• **To-do item**:
Could you print every entry below exactly as given?

::: Source records

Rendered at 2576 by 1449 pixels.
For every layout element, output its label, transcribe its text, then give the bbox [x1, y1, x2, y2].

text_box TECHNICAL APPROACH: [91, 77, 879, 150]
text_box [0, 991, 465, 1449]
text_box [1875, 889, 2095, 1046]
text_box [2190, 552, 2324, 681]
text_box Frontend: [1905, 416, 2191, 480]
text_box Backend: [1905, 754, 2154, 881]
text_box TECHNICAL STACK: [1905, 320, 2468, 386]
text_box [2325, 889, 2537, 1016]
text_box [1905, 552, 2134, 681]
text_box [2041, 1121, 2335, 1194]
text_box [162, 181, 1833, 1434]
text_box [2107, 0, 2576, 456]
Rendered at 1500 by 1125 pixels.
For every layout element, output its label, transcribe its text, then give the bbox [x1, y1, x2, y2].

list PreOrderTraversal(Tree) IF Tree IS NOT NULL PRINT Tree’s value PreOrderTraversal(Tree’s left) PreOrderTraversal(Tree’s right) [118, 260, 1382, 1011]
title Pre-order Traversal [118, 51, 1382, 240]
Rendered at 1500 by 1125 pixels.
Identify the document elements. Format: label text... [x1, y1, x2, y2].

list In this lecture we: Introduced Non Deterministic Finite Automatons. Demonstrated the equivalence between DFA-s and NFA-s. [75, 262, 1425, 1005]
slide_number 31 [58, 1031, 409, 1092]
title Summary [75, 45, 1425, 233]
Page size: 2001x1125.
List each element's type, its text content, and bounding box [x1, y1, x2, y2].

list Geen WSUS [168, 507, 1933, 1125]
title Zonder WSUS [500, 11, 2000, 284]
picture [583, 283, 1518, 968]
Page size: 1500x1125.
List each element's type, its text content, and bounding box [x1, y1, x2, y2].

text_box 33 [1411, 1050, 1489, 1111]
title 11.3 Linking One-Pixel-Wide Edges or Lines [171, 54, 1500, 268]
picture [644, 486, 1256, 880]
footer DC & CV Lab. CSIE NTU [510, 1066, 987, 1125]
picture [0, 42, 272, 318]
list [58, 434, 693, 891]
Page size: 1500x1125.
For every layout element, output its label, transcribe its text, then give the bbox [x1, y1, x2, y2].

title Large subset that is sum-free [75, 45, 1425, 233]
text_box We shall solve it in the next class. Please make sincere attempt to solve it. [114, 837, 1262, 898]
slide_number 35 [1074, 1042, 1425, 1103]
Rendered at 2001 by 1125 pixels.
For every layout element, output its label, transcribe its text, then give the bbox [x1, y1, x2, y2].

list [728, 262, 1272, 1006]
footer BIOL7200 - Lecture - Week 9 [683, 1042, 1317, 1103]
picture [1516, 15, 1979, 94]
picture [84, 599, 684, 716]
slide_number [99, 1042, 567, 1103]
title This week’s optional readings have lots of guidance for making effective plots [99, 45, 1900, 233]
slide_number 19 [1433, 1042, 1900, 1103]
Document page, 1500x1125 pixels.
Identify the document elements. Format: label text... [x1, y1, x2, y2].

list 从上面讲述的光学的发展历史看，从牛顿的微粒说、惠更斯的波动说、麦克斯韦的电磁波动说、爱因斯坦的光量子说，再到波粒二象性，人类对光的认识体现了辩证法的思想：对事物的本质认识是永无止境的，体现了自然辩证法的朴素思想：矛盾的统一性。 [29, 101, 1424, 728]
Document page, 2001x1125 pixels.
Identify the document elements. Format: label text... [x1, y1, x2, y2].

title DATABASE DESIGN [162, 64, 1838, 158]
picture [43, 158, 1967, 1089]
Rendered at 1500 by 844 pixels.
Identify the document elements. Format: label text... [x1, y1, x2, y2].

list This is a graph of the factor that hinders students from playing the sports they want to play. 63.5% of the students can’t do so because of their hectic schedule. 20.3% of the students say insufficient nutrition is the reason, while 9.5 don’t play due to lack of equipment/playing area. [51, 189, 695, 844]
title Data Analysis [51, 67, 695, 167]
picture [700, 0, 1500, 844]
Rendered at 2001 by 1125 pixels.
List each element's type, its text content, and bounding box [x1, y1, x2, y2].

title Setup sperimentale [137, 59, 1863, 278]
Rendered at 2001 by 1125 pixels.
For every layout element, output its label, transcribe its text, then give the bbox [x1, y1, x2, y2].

::::::

• **Expected output**:
Rendered at 2576 by 1449 pixels.
For every layout element, output its label, transcribe its text, then give the bbox [x1, y1, x2, y2].

text_box TECHNICAL APPROACH: [91, 77, 879, 150]
text_box [0, 991, 465, 1449]
text_box [1875, 889, 2095, 1046]
text_box [2190, 552, 2324, 681]
text_box Frontend: [1905, 416, 2191, 480]
text_box Backend: [1905, 754, 2154, 881]
text_box TECHNICAL STACK: [1905, 320, 2468, 386]
text_box [2325, 889, 2537, 1016]
text_box [1905, 552, 2134, 681]
text_box [2041, 1121, 2335, 1194]
text_box [162, 181, 1833, 1434]
text_box [2107, 0, 2576, 456]
Rendered at 1500 by 1125 pixels.
For every layout element, output its label, transcribe its text, then give the bbox [x1, y1, x2, y2].

list PreOrderTraversal(Tree) IF Tree IS NOT NULL PRINT Tree’s value PreOrderTraversal(Tree’s left) PreOrderTraversal(Tree’s right) [118, 260, 1382, 1011]
title Pre-order Traversal [118, 51, 1382, 240]
Rendered at 1500 by 1125 pixels.
Identify the document elements. Format: label text... [x1, y1, x2, y2].

list In this lecture we: Introduced Non Deterministic Finite Automatons. Demonstrated the equivalence between DFA-s and NFA-s. [75, 262, 1425, 1005]
slide_number 31 [58, 1031, 409, 1092]
title Summary [75, 45, 1425, 233]
Page size: 2001x1125.
List each element's type, its text content, and bounding box [x1, y1, x2, y2].

list Geen WSUS [168, 507, 1933, 1125]
title Zonder WSUS [500, 11, 2000, 284]
picture [583, 283, 1518, 968]
Page size: 1500x1125.
List each element's type, its text content, and bounding box [x1, y1, x2, y2].

text_box 33 [1411, 1050, 1489, 1111]
title 11.3 Linking One-Pixel-Wide Edges or Lines [171, 54, 1500, 268]
picture [644, 486, 1256, 880]
footer DC & CV Lab. CSIE NTU [510, 1066, 987, 1125]
picture [0, 42, 272, 318]
list [58, 434, 693, 891]
Page size: 1500x1125.
For every layout element, output its label, transcribe its text, then give the bbox [x1, y1, x2, y2].

title Large subset that is sum-free [75, 45, 1425, 233]
text_box We shall solve it in the next class. Please make sincere attempt to solve it. [114, 837, 1262, 898]
slide_number 35 [1074, 1042, 1425, 1103]
Rendered at 2001 by 1125 pixels.
For every layout element, output its label, transcribe its text, then give the bbox [x1, y1, x2, y2].

list [728, 262, 1272, 1006]
footer BIOL7200 - Lecture - Week 9 [683, 1042, 1317, 1103]
picture [1516, 15, 1979, 94]
picture [84, 599, 684, 716]
slide_number [99, 1042, 567, 1103]
title This week’s optional readings have lots of guidance for making effective plots [99, 45, 1900, 233]
slide_number 19 [1433, 1042, 1900, 1103]
Document page, 1500x1125 pixels.
Identify the document elements. Format: label text... [x1, y1, x2, y2].

list 从上面讲述的光学的发展历史看，从牛顿的微粒说、惠更斯的波动说、麦克斯韦的电磁波动说、爱因斯坦的光量子说，再到波粒二象性，人类对光的认识体现了辩证法的思想：对事物的本质认识是永无止境的，体现了自然辩证法的朴素思想：矛盾的统一性。 [29, 101, 1424, 728]
Document page, 2001x1125 pixels.
Identify the document elements. Format: label text... [x1, y1, x2, y2].

title DATABASE DESIGN [162, 64, 1838, 158]
picture [43, 158, 1967, 1089]
Rendered at 1500 by 844 pixels.
Identify the document elements. Format: label text... [x1, y1, x2, y2].

list This is a graph of the factor that hinders students from playing the sports they want to play. 63.5% of the students can’t do so because of their hectic schedule. 20.3% of the students say insufficient nutrition is the reason, while 9.5 don’t play due to lack of equipment/playing area. [51, 189, 695, 844]
title Data Analysis [51, 67, 695, 167]
picture [700, 0, 1500, 844]
Rendered at 2001 by 1125 pixels.
List each element's type, its text content, and bounding box [x1, y1, x2, y2].

title Setup sperimentale [137, 59, 1863, 278]
Rendered at 2001 by 1125 pixels.
For every layout element, output its label, transcribe its text, then give the bbox [x1, y1, x2, y2].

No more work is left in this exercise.